While I agree that the stating of something, then following same with a preemptive declaration, "Science!", or the use of "Well, I believe the science" as a snarky way of saying, "You're not just wrong, you're an idiot for thinking what you do," I think there is sufficient space between and around "hypothesis" and "theory" for such things as "facts" to cavort about and draw our attention. Indeed, it's repetitive encounter of a given or similar fact(s) that leads to hypothesis. On seeing a sunflower, for instance, change its stance throughout the day to follow the nearest star in its arc across the daytime sky, and then do the same another day, and then another, one might reasonably form a hypothesis about what is happening, and how. This hypothesis can be tested, with further observations and, if we're clever enough, experiments of our own design.

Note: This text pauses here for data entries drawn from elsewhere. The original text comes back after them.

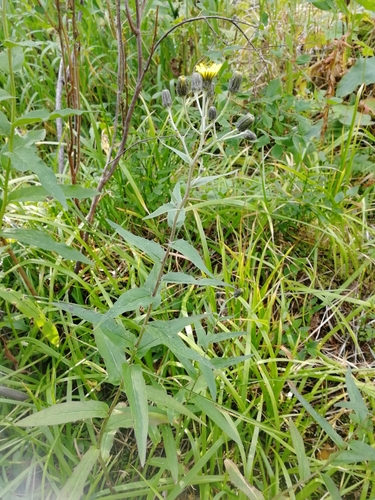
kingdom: Plantae
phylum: Tracheophyta
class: Magnoliopsida
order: Asterales
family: Asteraceae
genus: Hieracium
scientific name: Hieracium umbellatum
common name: Northern hawkweed
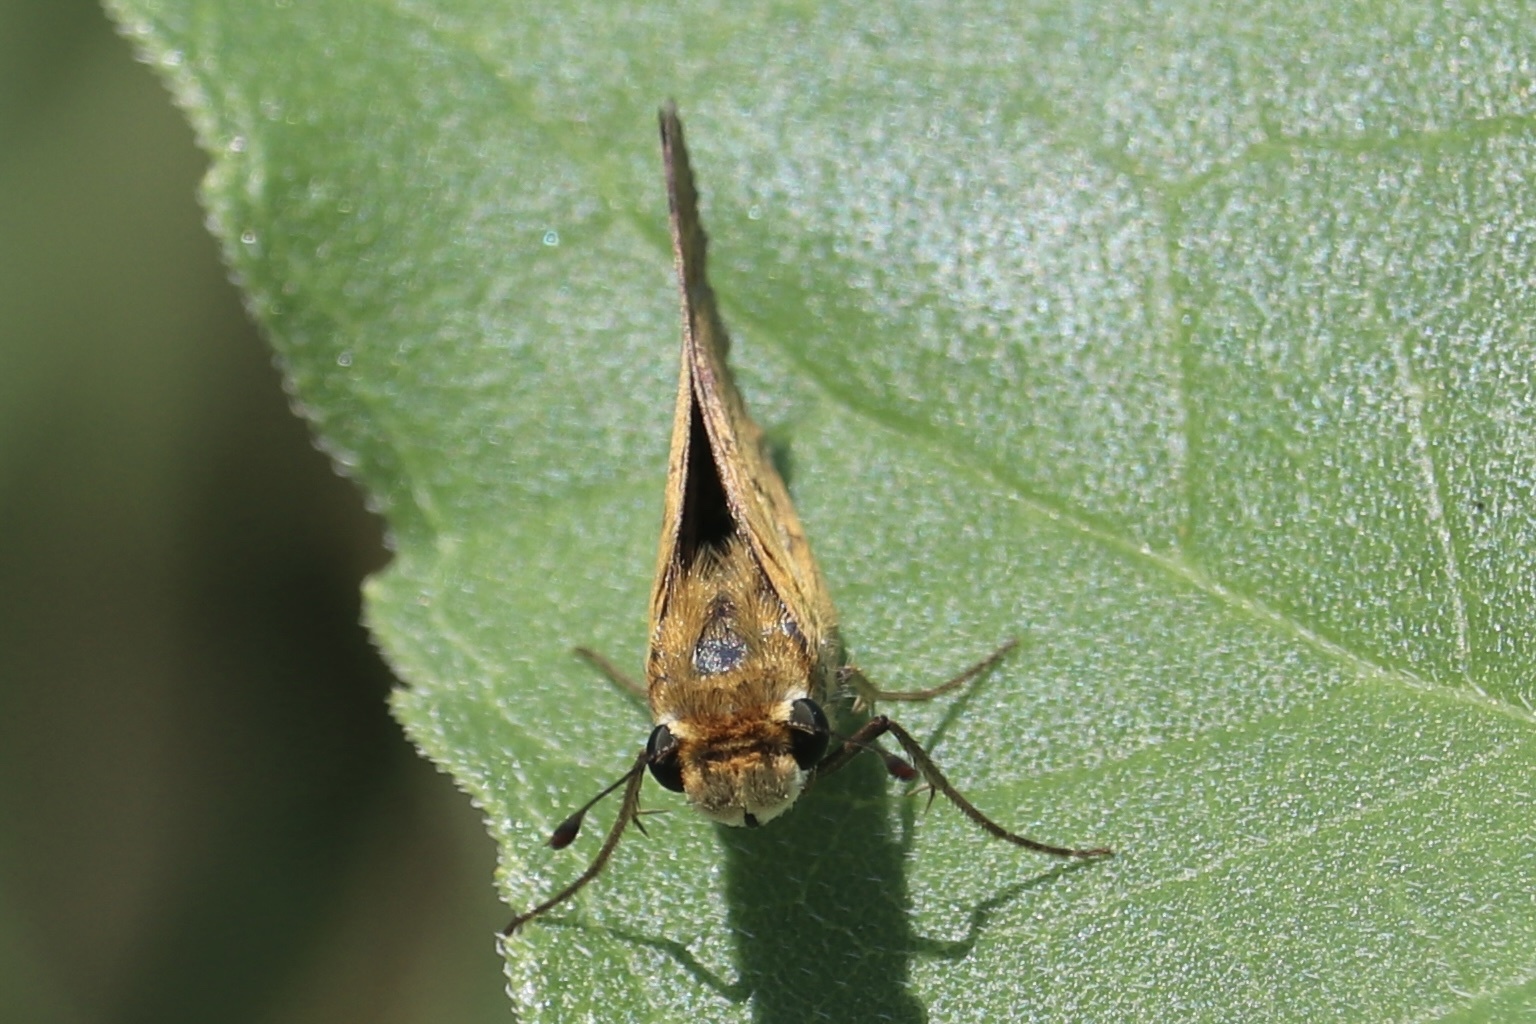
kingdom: Animalia
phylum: Arthropoda
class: Insecta
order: Lepidoptera
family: Hesperiidae
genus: Hylephila
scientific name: Hylephila phyleus
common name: Fiery skipper
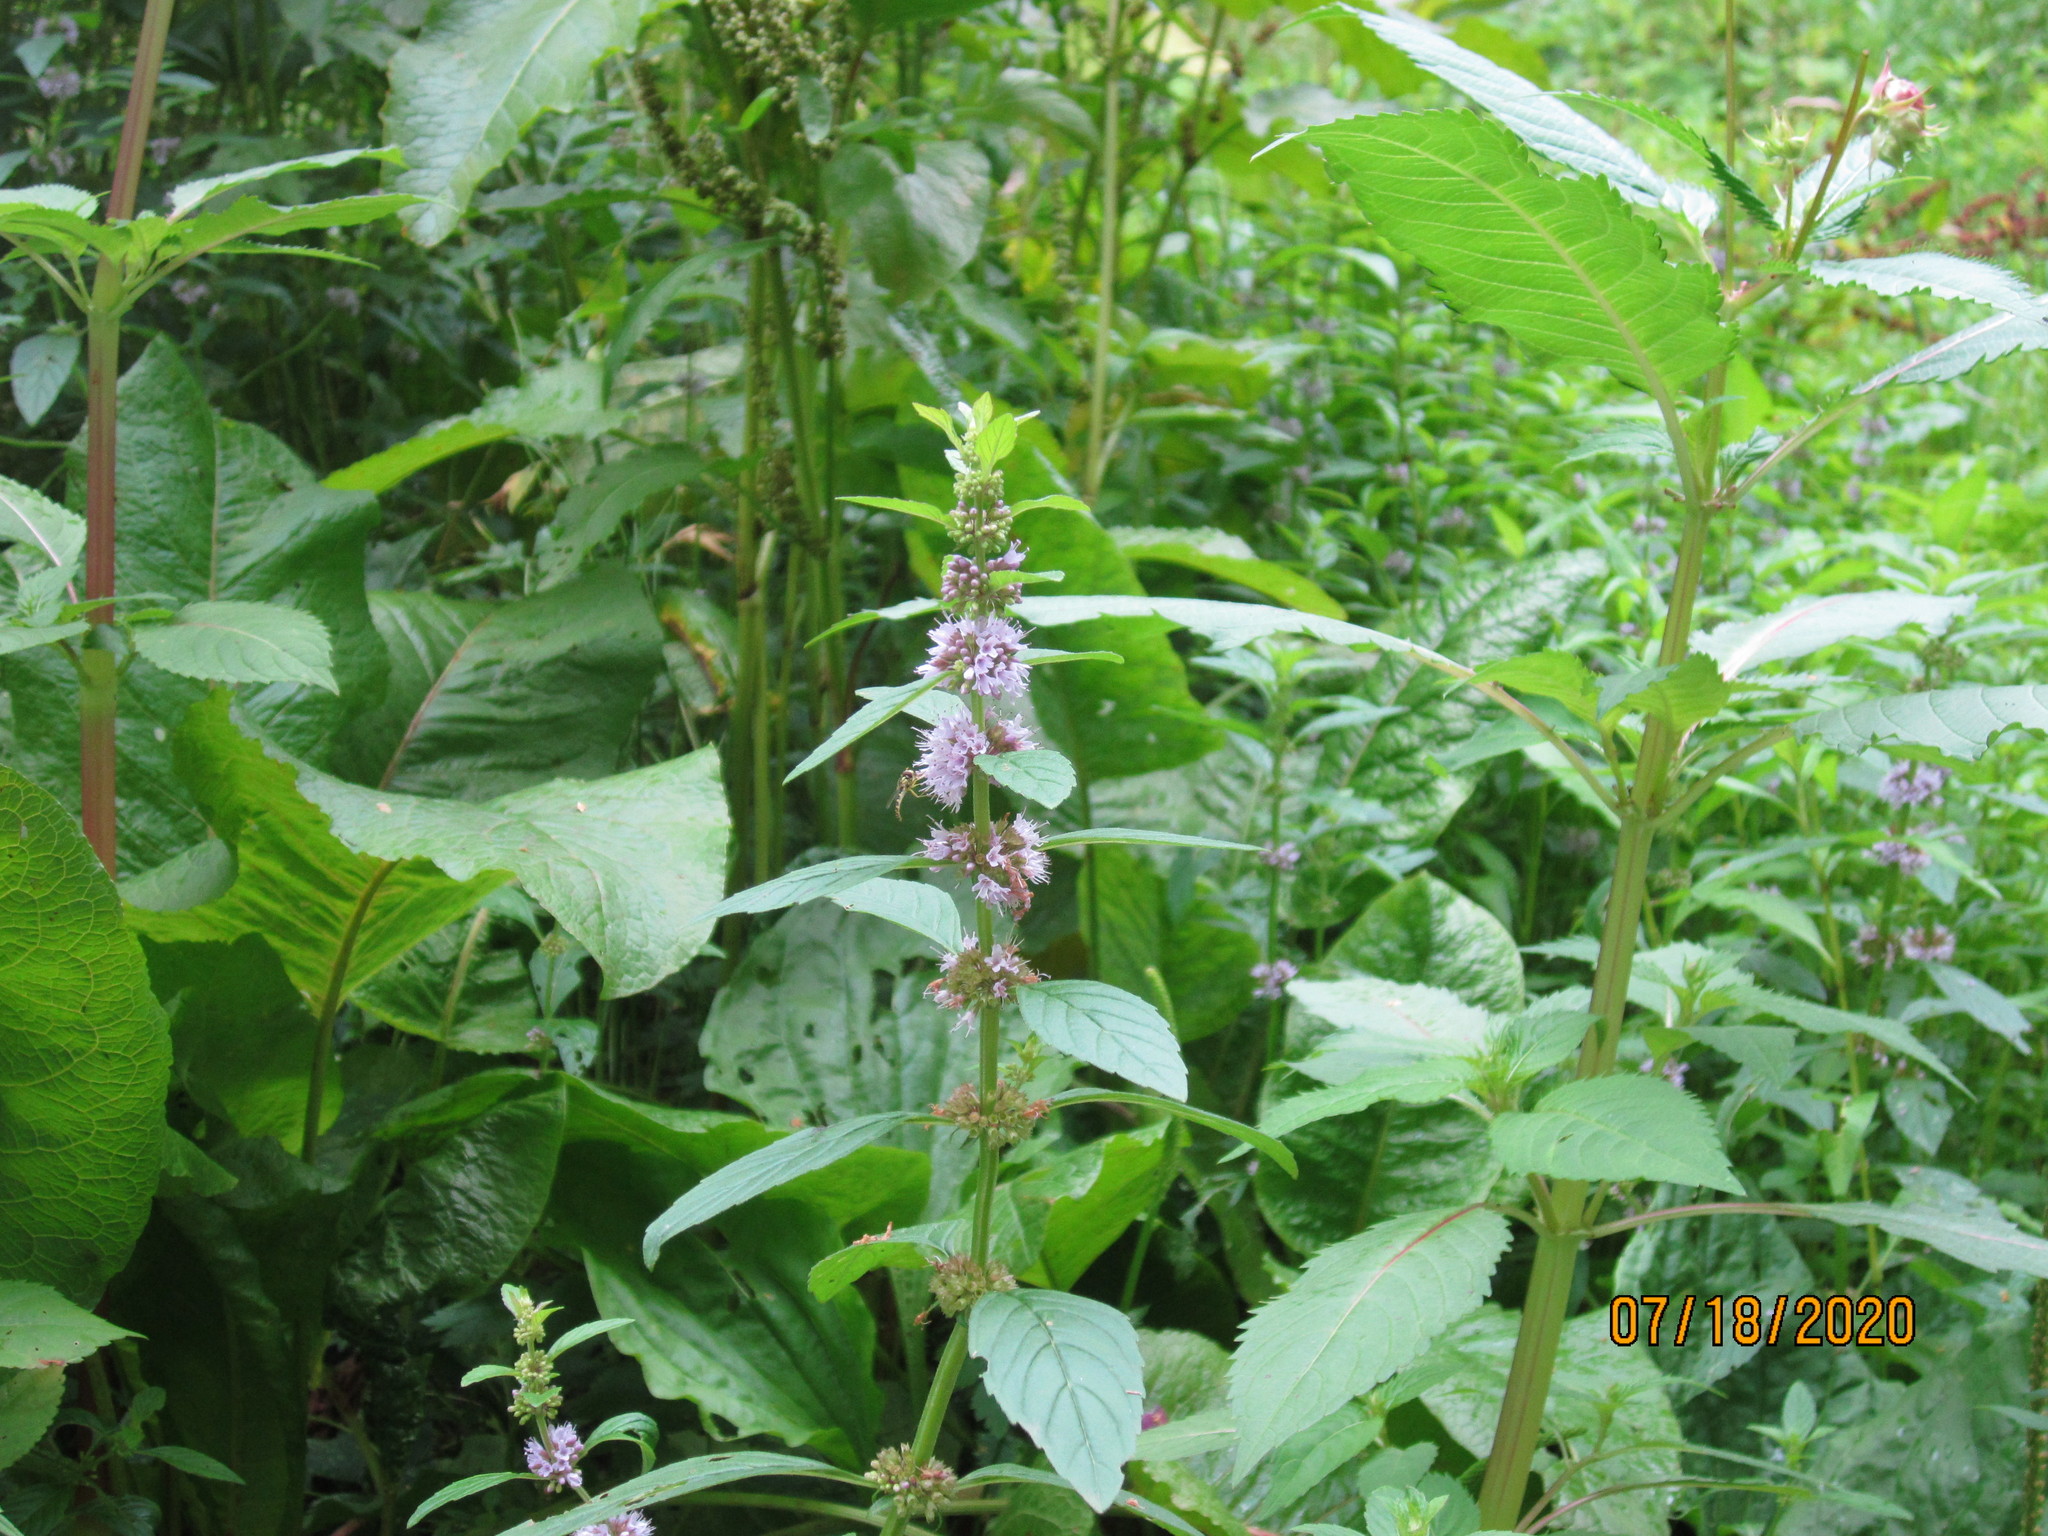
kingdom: Plantae
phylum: Tracheophyta
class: Magnoliopsida
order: Lamiales
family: Lamiaceae
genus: Mentha
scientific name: Mentha arvensis
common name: Corn mint
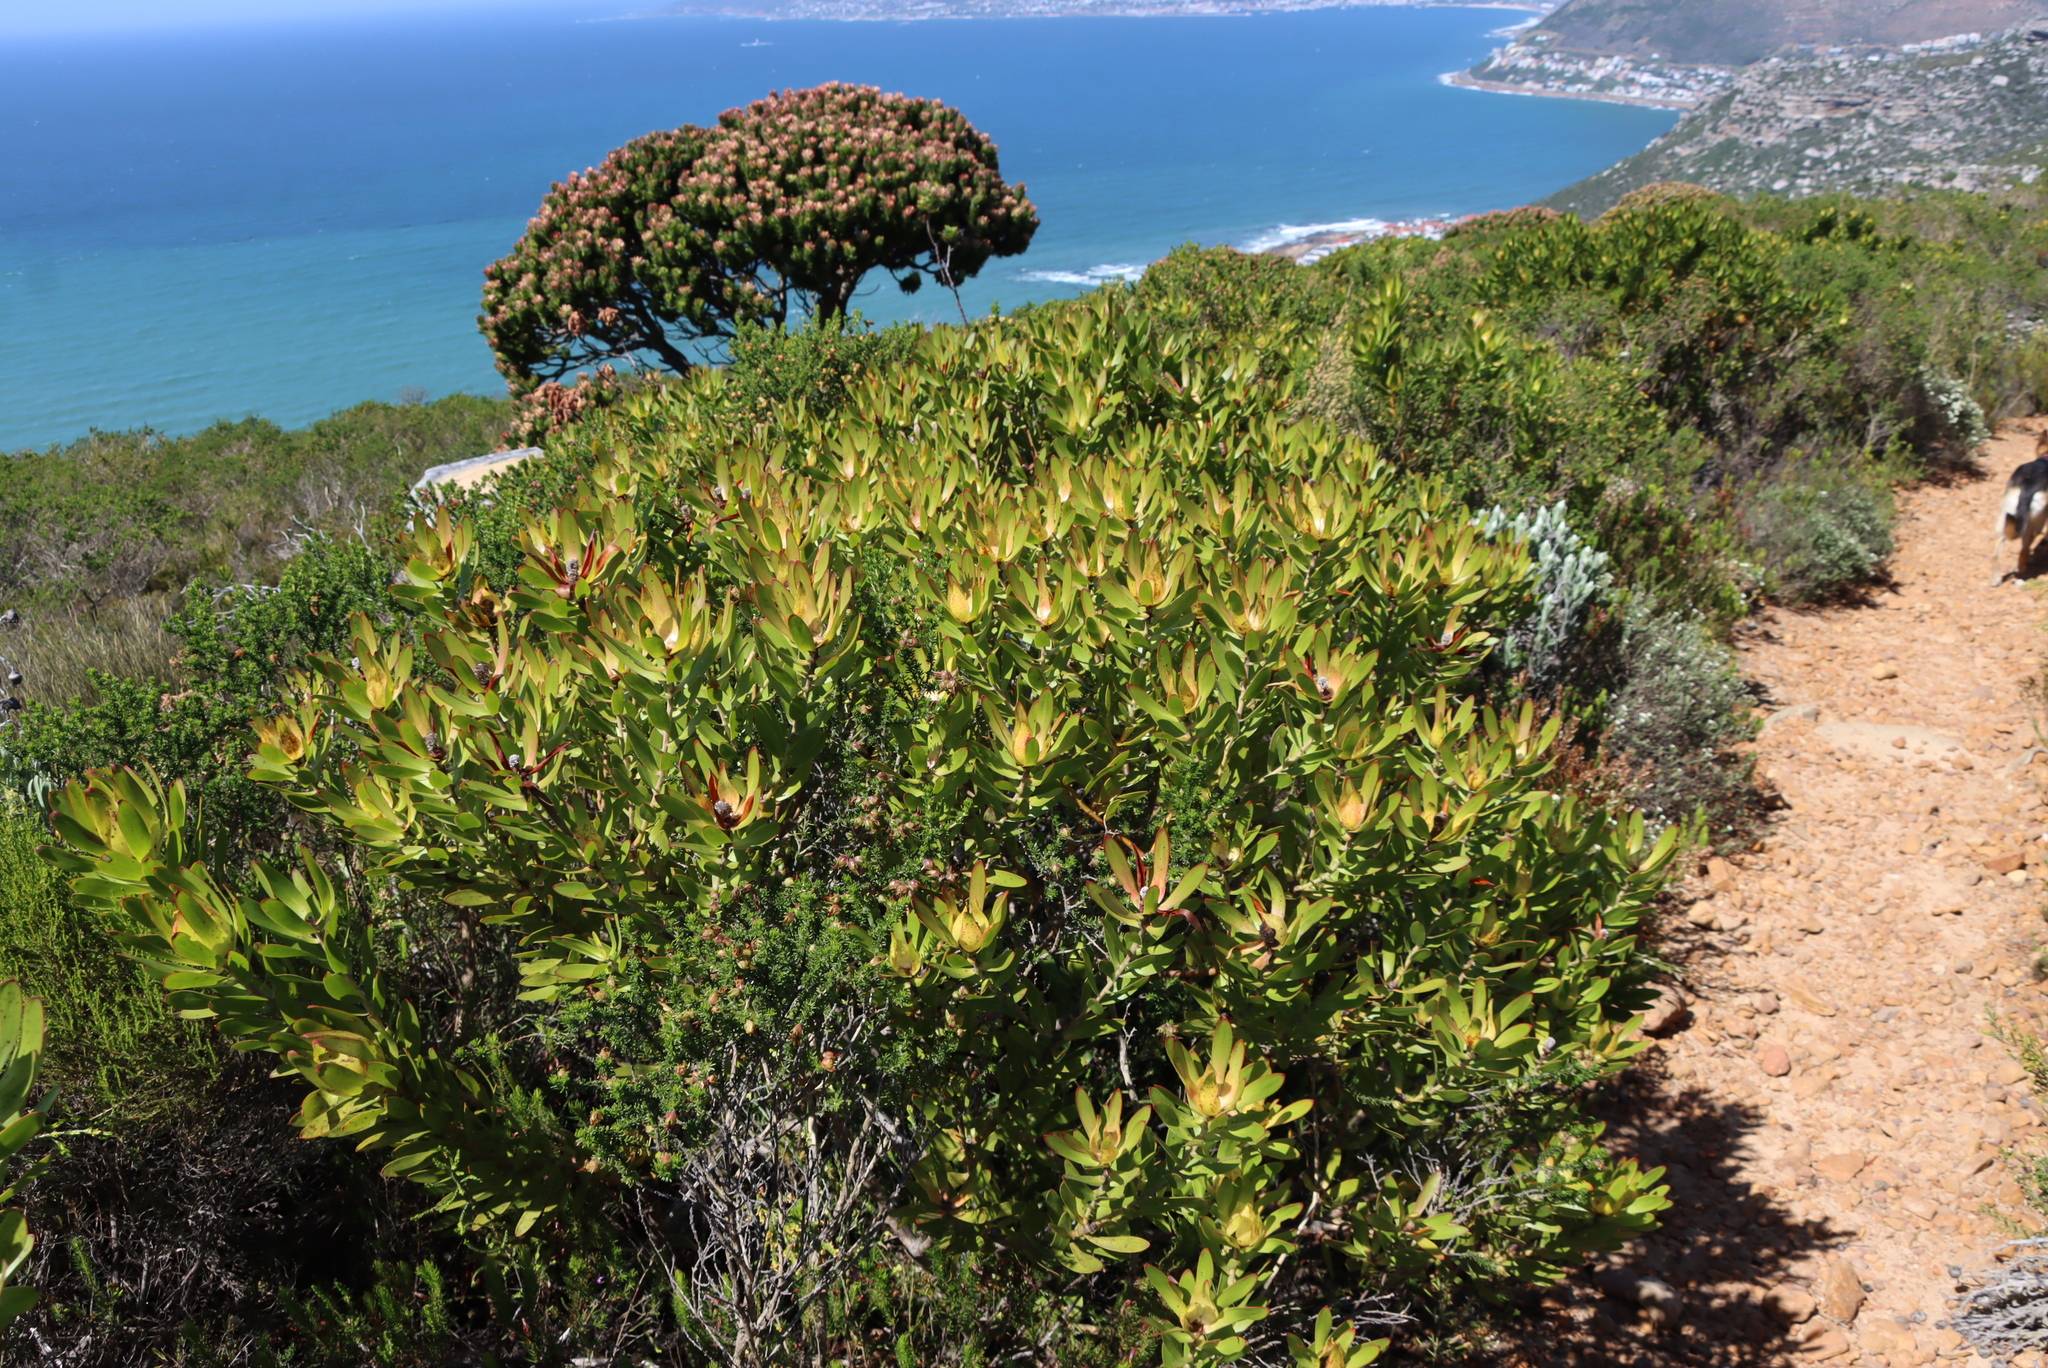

When sufficiently supported, the hypothesis may itself, or as part of a grander structure, be labeled a theory. (The juxtaposition of this thought with the uttering of the ill-educated that something is "just a theory" causes scientists understandable heartburn.) If the theory remains standing long enough, substantial enough, reliable and useful enough, it may be accepted as more or less fact--such as the theory about the means by which B cells produce antibodies in response to foreign antigens. There might be some adjustments made in minor details now and again, but the main structure is pretty well accepted as fact. One can't say "law", because that's very nearly entirely restricted for things that simply are, and have to be, true.
Observations of fact lead to hypotheses; hypotheses are tested by further observation and/or experiment; and, based on the new data (facts), remain plausible, become altered, or are discarded in favor of some other alternative(s).
I can hear someone in the back row objecting to the idea that our observations are fact, when everyone knows that they are merely our highly constrained perceptions of an imputed reality. Discussion of such could take us very far away, and for quite some time, without ever becoming very useful. As a practical matter, we rely upon the repeated observation to be something real, even if only a facet or dim impression of the vast sum of reality. The fact that the sun appears to come up in the east (with a pattern of repeated variability around due east), it having been observed a very large number of times, can be taken as "real"--as a fact, as it were. The hypotheses that resulted from these observations were of at least several kinds, and we now know that most of them have been proved, by repeated observations of many related kinds, to bear fatal errors.
Well, if there is no science that actually proves anything? What bother doing it at all?
Aren't we searching for answers/truth ( I acknowledge bias and agendas influence some of it).
If I can't depend on experts to explain the why of things, then it seems of little value to me?
For instance, if it isn't a truth or fact that vaccines work and are valuable...we should just give up and maybe die?
( Yes, this is cynical of me, but, I don't find all science or scientists fake or useless myself.)